Fragen 7, 10 und 11:
Es wurden 3 Inserate geschaltet, bisher wurden € 34.176,25 bezahlt (Inserat „Österreich“ - 26.9.2010). Die Schaltung weiterer Inserate ist derzeit nicht geplant.
Frage 8:
Die Vergabe und Verwaltung sollte vom Gütezeichenverband erfolgen, nach Anerkennung des entsprechenden Regulativs durch das zuständige Ministerium. Wenn es um Lebensmittelkennzeichnung geht – und dazu zählen lt EU-Lebensmittelkennzeichnungsverordnung alle Arten von Zeichen auf Lebensmitteln – ist das lt Bundesministeriengesetz für Lebensmittelkennzeichnung federführend zuständige Ministerium das Bundesministerium für Gesundheit.
Frage 9:
Die Nutzung eines Gütezeichens muss vom jeweiligen Verband allen, die die Vorgaben erfüllen, gewährt werden. Hinsichtlich eines staatlich anerkannten Gütezeichens „gentechnikfrei“ ergibt sich daraus, dass keine Änderungen hinsichtlich der Anforderungen, der Verwendung und Kosten (zum Status Quo) auftreten, allerdings für die VerwenderInnen sich ein größerer Nutzen ergibt (Wettbewerbsvorteil insbesondere auch auf ausländischen Märkten).
Frage 12:
Wie bereits in der Anfragebeantwortung 5533/AB http://www.parlament.gv.at/PAKT/VHG/XXIV/AB/AB_05533/index.shtml ausgeführt, wäre eine solche Kennzeichnung für die VerbraucherInnen nicht zielführend, weil dann beinahe alle herkömmlichen tierischen Lebensmittel kennzeichnungspflichtig wären. Zur Gewährleistung von gentechnikfreien Alternativen für die VerbraucherInnen scheint mir dieser Weg kontraproduktiv, weil kein Anreiz besteht, gentechnisch veränderte Futtermittel zu meiden, wenn beinahe das gesamte Sortiment gekennzeichnet ist. Österreich unterstützt diesen Ansatz auf EU-Ebene daher nicht.
Frage 13:
Es besteht zur Zeit kein Grund zu der Annahme, dass Sekundärprodukte wie Milch, Eier oder Muskelfleisch von Tieren, die gentechnisch veränderte Futtermittel gefressen haben, qualitative Einschränkungen aufweisen (siehe auch Anfragebeantwortung 3783/AB http://www.parlament.gv.at/PAKT/VHG/XXIV/AB/AB_03783/index.shtml )
Frage 14:
Die Verhandlungen zur Verbraucherinformationsverordnung im Europäischen Rat sind sehr intensiv. Zwischenzeitig erfolgte die erste Lesung im Europäischen Parlament, die Europäische Kommission wird bis Ende des Jahres einen geänderten Vorschlag zur Informationsverordnung vorlegen. Zielsetzung der belgischen Präsidentschaft ist es, auf Ratsebene zu einem Abschluss zu kommen, um im Dezember einen gemeinsamen Standpunkt vorlegen zu können. Das erscheint aus derzeitiger Sicht auch realistisch.
Frage 15:
Ziel der Verbraucherinformationsverordnung ist, dem Verlangen der Verbraucherinnen und Verbraucher nach mehr und „besserer“ Information (klare, einfache, umfassende, standardisierte und zuverlässige Informationen) auf der Etikettierung von Lebensmitteln nachzukommen. Hinsichtlich des Zeitplans verweise ich auf meine Ausführungen zu Frage 14.

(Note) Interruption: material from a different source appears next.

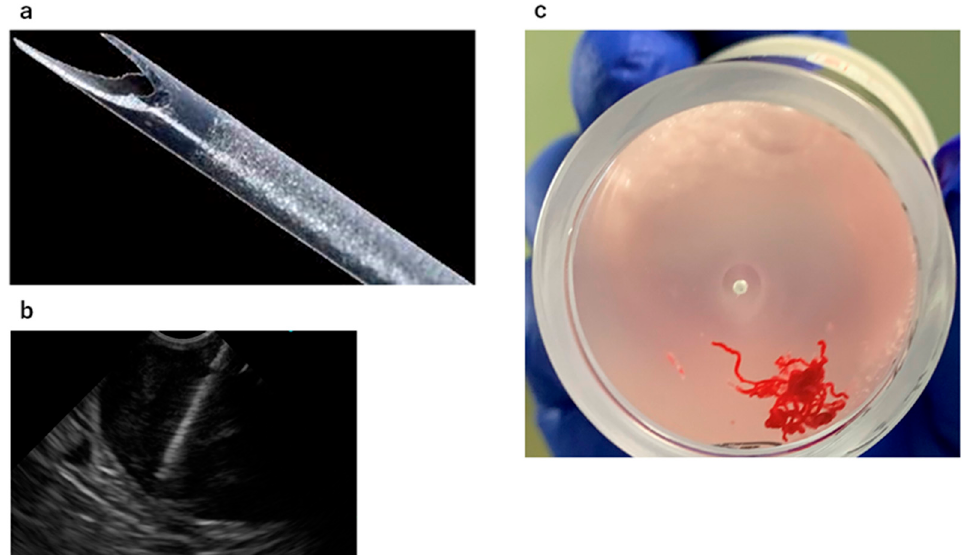
Figure 1. The features of a fork-tip needle. ( a ) The tip of the fork-tip needle is split in two like a shark’s fin. The effect of this structure is to improve the puncture ability to penetrate the stomach wall. ( b ) EUS imaging of a fork-tip needle punctured into a SEL. The needle tip is sandblasted for improved visibility under ultrasound imaging. ( c ) The tissue specimens for histological diagnosis obtained by two punctures of EUS-FNB with the fork-tip needle. Some long and filamentous specimens were also obtained.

Hinsichtlich der vom Parlament geforderten verpflichtenden Herkunftskennzeichnung für verarbeitete Produkte setzt sich Österreich für eine praktikable verpflichtende Herkunftskennzeichnung ein. Österreich forderte grundsätzlich eine verpflichtende Herkunftskennzeichnung bei unverarbeiteten Produkten, bei Produkten mit nur einer Zutat und bei nur leicht verarbeiteten landwirtschaftsnahen Produkten wie Käse und Schinken hinsichtlich der Herkunft des wesentlichen Rohstoffs (Milch und Fleisch). Dies wurde auch am Gesundheitsministerrat in Luxemburg am 8. Juni 2010 entsprechend kundgetan. Aufgrund der unterschiedlichen Positionen der Mitgliedstaaten wird es nun notwendig sein, den für das österreichische Anliegen bestmöglichen Kompromiss zu erzielen.
Frage 16:
Ich verweise auf die Antworten zu den Fragen 1-3.
Frage 17:
Bei jedem der vergangenen Gesundheitsministerräte, auf denen die Verbraucherinformationsverordnung diskutiert wurde, habe ich die Österreichische Position, insbesondere hinsichtlich Herkunftskennzeichnung, kundgetan. Darüber hinaus habe ich das Thema auch mit Kommissar Dalli besprochen und sind meine MitarbeiterInnen mit den zuständigen BeamtInnen auf Kommissionsebene laufend in Kontakt. Zudem gab es zahlreichen Ratsarbeitsgruppen zur Verbraucherinformationsverordnung in den letzten zwei Jahren. Was Österreich (durch die nationale Delegierte) in diesen Arbeitsgruppen vorbrachte, wurde laufend mit meinem Büro besprochen.